A Departmental Fact Sheet was quietly released in May entitled "Agriculture & the Voluntary Carbon Market, and subtitled: "A new national standard could help farmers to create and trade carbon credits in voluntary markets not recognised by the CPRS."
"Are soils & native pastures a source of carbon credits?" asks a headline on the Department of Climate Change fact sheet.

The answer seems to be YES:

"In Australia, voluntary carbon credits can only be generated from emissions sources
that are not covered under the CPRS, and do not form part of Australia’s obligations
under the Kyoto Protocol." (Tick)

"Sound management of agricultural land can play an important role in reducing Australia’s greenhouse gas emissions. Changes in the management of agricultural soils and native pastures that reduce emissions are potential sources of carbon credits for
voluntary markets..." (Tick)

"These activities could be used to generate carbon credits providing that:
• they are not recognised as part of Australia’s reporting obligations under the Kyoto Protocol; and
• the measurement and reporting systems used meet the National Carbon Offset Standard when it is in place." (Waiting.)

"Measuring and attributing improvements in soil carbon to management practices will be essential for meeting the additional and permanent criteria under the National Carbon Offset Standard when it is in place. (Waiting)

"To address this issue, the Government and industry partners have committed over $20 million to soil carbon research under the Climate Change Research Program." (Waiting)

Now this research is starting, and will take 3 years, and could be overtaken by events. A letter from the Premier of Queensland, Anna Bligh, reveals that the final National Carbon Offset Standard "is planned to be in place by mid to late 2009."

The Premier also reveals that the Department is not 100% confident that it has the skillset to develop a workable standard for soils. "The National Carbon Offset Standard will establish a process for assessing methodologies for domestic offsets from uncovered sources for sale in the voluntary market.

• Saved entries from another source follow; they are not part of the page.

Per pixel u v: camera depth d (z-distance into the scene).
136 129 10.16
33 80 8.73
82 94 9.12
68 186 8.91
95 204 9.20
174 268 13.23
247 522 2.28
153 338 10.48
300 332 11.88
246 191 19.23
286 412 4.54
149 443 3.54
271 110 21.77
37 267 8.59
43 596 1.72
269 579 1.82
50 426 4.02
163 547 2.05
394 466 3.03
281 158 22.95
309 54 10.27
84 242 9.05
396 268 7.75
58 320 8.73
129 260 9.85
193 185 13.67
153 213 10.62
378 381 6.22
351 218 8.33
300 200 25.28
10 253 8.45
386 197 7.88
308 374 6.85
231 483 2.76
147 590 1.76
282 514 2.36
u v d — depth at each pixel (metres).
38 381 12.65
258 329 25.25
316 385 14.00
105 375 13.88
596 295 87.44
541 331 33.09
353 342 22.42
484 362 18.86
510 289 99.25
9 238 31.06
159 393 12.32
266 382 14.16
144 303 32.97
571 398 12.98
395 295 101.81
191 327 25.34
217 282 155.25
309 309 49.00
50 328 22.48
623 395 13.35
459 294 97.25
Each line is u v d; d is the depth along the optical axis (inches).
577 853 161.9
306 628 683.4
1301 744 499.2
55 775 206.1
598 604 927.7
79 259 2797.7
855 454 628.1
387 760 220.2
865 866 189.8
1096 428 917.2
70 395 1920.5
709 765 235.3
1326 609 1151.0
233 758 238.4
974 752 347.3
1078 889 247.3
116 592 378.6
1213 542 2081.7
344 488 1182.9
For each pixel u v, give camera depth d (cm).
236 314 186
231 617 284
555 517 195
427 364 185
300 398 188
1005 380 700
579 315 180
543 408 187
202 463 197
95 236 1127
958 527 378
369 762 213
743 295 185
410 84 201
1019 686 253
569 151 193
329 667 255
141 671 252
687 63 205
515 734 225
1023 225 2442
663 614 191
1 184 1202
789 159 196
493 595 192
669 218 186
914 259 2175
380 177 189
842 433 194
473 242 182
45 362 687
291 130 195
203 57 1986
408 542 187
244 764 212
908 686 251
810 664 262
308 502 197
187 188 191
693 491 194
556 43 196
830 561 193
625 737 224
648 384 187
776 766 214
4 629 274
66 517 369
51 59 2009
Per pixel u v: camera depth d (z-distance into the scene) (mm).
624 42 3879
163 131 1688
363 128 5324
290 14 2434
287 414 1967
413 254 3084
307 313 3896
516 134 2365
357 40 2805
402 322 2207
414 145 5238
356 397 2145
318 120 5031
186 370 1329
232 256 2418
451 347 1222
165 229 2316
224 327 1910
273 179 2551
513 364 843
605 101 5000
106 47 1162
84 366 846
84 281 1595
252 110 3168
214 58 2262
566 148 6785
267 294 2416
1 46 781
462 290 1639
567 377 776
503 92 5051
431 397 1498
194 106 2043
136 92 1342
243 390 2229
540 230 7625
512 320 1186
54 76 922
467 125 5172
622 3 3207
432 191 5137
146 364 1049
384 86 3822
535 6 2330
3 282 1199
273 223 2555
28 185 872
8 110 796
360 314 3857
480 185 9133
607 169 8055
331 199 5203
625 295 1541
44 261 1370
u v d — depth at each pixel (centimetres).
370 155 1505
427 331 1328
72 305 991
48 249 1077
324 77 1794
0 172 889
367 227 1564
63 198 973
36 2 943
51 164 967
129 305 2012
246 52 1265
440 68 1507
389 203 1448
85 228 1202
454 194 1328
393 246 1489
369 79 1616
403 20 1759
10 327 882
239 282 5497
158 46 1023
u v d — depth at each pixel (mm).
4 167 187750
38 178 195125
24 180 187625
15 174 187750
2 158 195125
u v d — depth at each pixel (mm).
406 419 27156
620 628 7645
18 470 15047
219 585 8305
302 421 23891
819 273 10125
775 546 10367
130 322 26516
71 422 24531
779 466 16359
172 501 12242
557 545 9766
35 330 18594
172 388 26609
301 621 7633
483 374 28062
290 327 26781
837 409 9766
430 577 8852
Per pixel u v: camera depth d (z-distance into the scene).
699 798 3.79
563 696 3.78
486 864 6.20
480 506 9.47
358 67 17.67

It will be possible for proponents to bring forward methodologies for generation of offsets under the Standard and assist in reducing Australia's national emissions."

Malcolm Turnbull told Parliament on 2 June: "Our greatest comparative advantage is our real estate—770 million hectares of it. Our massive land mass is our greatest advantage. We have the ability in Australia to offset hundreds of millions of tonnes of CO2 emissions through improving the soil carbon across Australia, improving the productivity of our soils and improving the productivity of our agriculture, yet that form of carbon sequestration, of carbon offset, is not to be recognised in this scheme. It is recognised in the United States. Those credits generated by farmers through more sustainable tillage and other agricultural practices are traded every day on the Chicago Climate Exchange. That is why we have proposed the establishment of a voluntary carbon market that can take advantage of credits of that kind and others, such as biochar, from the beginning of next year."